We get the answer to these questions on the following pages. Stepping back in time, the author describes Shuggie’s childhood with a single alcoholic mother, the bullying he suffered because of being gay and lack of any perspectives and any external help.
The story is inspired by Stuart’s own experiences, but he’s very clear when he explains the book is all fiction.
It’s a tough story about broken dreams, broken futures and broken promises. The disillusionment of the working class is palpable throughout the pages. It’s a heartbreaking coming-of-age novel where the focus is more on the boy’s mother than on himself, but that is only logical since she’s all he thinks about all the time. Prematurely grown up, Shuggie takes on responsibilities that no child should be ever forced to face.
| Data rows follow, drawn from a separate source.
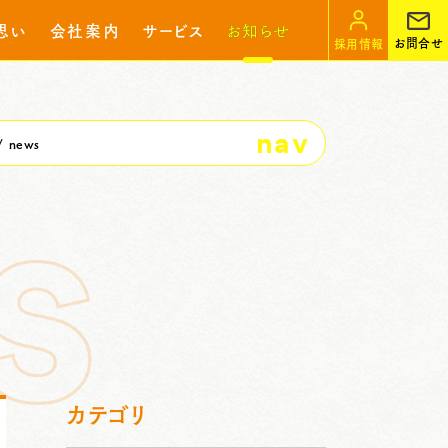
思い
会社案内
サービス
お知らせ
お問合せ
採用情報
nav
news
カテゴリ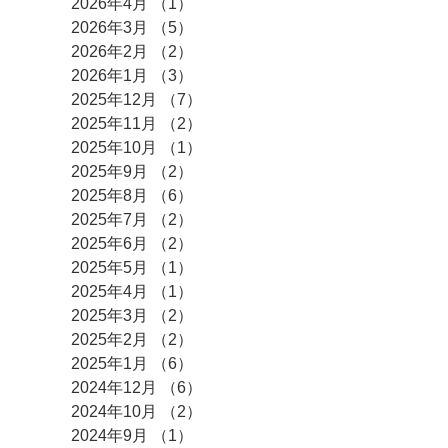
2026年4月
（1）
1件の記事
2026年3月
（5）
5件の記事
2026年2月
（2）
2件の記事
2026年1月
（3）
3件の記事
2025年12月
（7）
7件の記事
2025年11月
（2）
2件の記事
2025年10月
（1）
1件の記事
2025年9月
（2）
2件の記事
2025年8月
（6）
6件の記事
2025年7月
（2）
2件の記事
2025年6月
（2）
2件の記事
2025年5月
（1）
1件の記事
2025年4月
（1）
1件の記事
2025年3月
（2）
2件の記事
2025年2月
（2）
2件の記事
2025年1月
（6）
6件の記事
2024年12月
（6）
6件の記事
2024年10月
（2）
2件の記事
2024年9月
（1）
1件の記事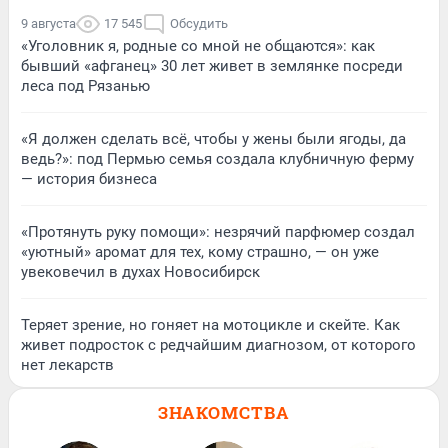
9 августа
17 545
Обсудить
«Уголовник я, родные со мной не общаются»: как
бывший «афганец» 30 лет живет в землянке посреди
леса под Рязанью
«Я должен сделать всё, чтобы у жены были ягоды, да
ведь?»: под Пермью семья создала клубничную ферму
— история бизнеса
«Протянуть руку помощи»: незрячий парфюмер создал
«уютный» аромат для тех, кому страшно, — он уже
увековечил в духах Новосибирск
Теряет зрение, но гоняет на мотоцикле и скейте. Как
живет подросток с редчайшим диагнозом, от которого
нет лекарств
ЗНАКОМСТВА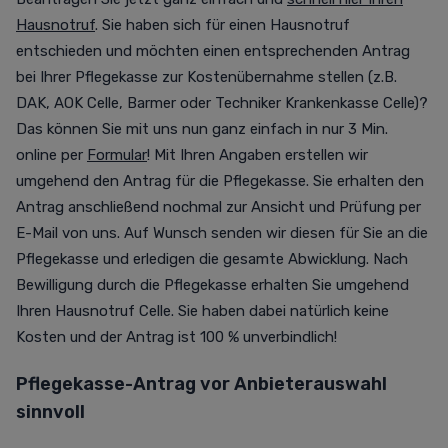
Hausnotruf
.
Sie haben sich für einen Hausnotruf
entschieden und möchten einen entsprechenden Antrag
bei Ihrer Pflegekasse zur Kostenübernahme stellen (z.B.
DAK, AOK Celle, Barmer oder Techniker Krankenkasse Celle)?
Das können Sie mit uns nun ganz einfach in nur 3 Min.
online per
Formular
!
Mit Ihren Angaben erstellen wir
umgehend den Antrag für die Pflegekasse. Sie erhalten den
Antrag anschließend nochmal zur Ansicht und Prüfung per
E-Mail von uns. Auf Wunsch senden wir diesen für Sie an die
Pflegekasse und erledigen die gesamte Abwicklung. Nach
Bewilligung durch die Pflegekasse erhalten Sie umgehend
Ihren Hausnotruf Celle. Sie haben dabei natürlich keine
Kosten und der Antrag ist 100 % unverbindlich!
Pflegekasse-Antrag vor Anbieterauswahl
sinnvoll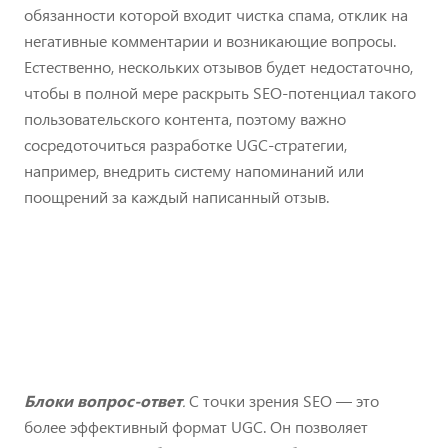
обязанности которой входит чистка спама, отклик на
негативные комментарии и возникающие вопросы.
Естественно, нескольких отзывов будет недостаточно,
чтобы в полной мере раскрыть SEO-потенциал такого
пользовательского контента, поэтому важно
сосредоточиться разработке UGC-стратегии,
например, внедрить систему напоминаний или
поощрений за каждый написанный отзыв.
Блоки вопрос-ответ
.
С точки зрения SEO — это
более эффективный формат UGC. Он позволяет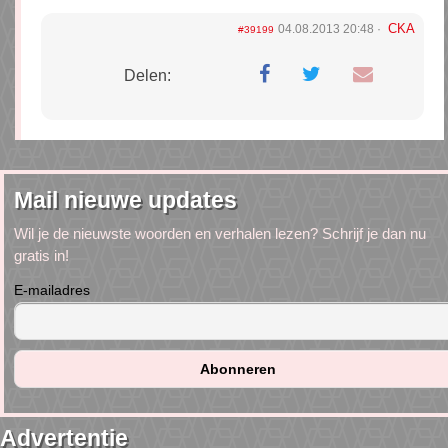
CKA
04.08.2013 20:48
#39199
Delen:
Mail nieuwe updates
Wil je de nieuwste woorden en verhalen lezen? Schrijf je dan nu
gratis in!
E-mailadres
Advertentie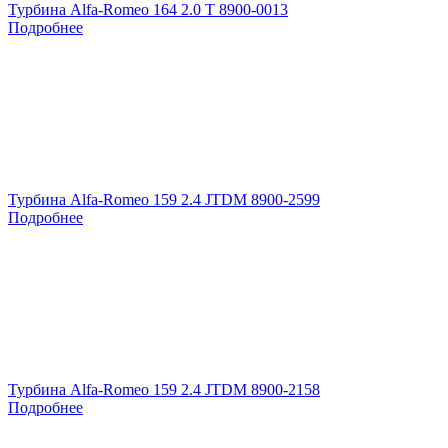
Турбина Alfa-Romeo 164 2.0 T 8900-0013
Подробнее
Турбина Alfa-Romeo 159 2.4 JTDM 8900-2599
Подробнее
Турбина Alfa-Romeo 159 2.4 JTDM 8900-2158
Подробнее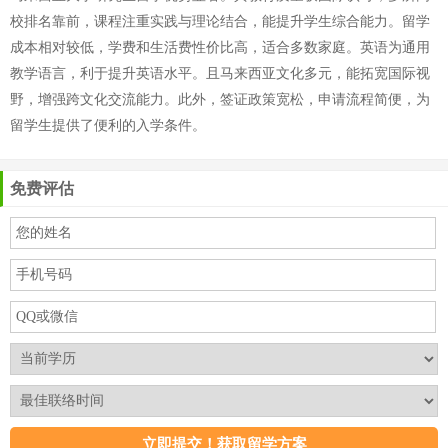
校排名靠前，课程注重实践与理论结合，能提升学生综合能力。留学
成本相对较低，学费和生活费性价比高，适合多数家庭。英语为通用
教学语言，利于提升英语水平。且马来西亚文化多元，能拓宽国际视
野，增强跨文化交流能力。此外，签证政策宽松，申请流程简便，为
留学生提供了便利的入学条件。
免费评估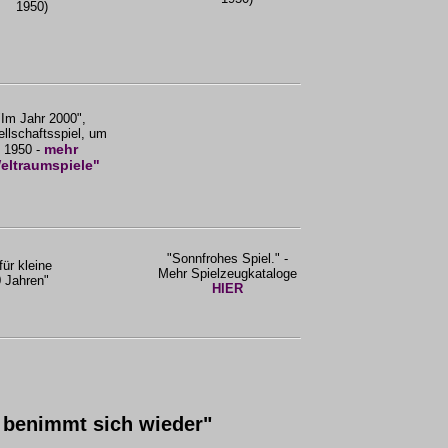
1950)
"Im Jahr 2000",
llschaftsspiel, um
mehr
1950 -
eltraumspiele"
"Sonnfrohes Spiel." -
für kleine
Mehr Spielzeugkataloge
 Jahren"
HIER
 benimmt sich wieder"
Below you have some questions that we are considering at our Donostia Book Club meeting on May, 7th:
- The author uses Scottish dialect throughout the novel. What does this add to the narrative, and how did you find reading it if you weren’t familiar with some of the words? - What is it about Shuggie that so many characters consider "not right"? - What role does alcoholism play in Shuggie Bain? - What is the significance of poverty in Shuggie Bain? - What, if any, hope is there for Agnes to quit drinking? - Agnes is obsessed with keeping up appearances, even when her handbag is full of cans of Special Brew. How did this facade of respectability work to alienate her from her friends and neighbours? - SPOILER: Shuggie has two older siblings who eventually escape their dysfunctional mother - how do you feel about them leaving Shuggie behind? Was it their responsibility to protect him or were they right to try to save themselves? - SPOILER: Why does Shuggie let Agnes die?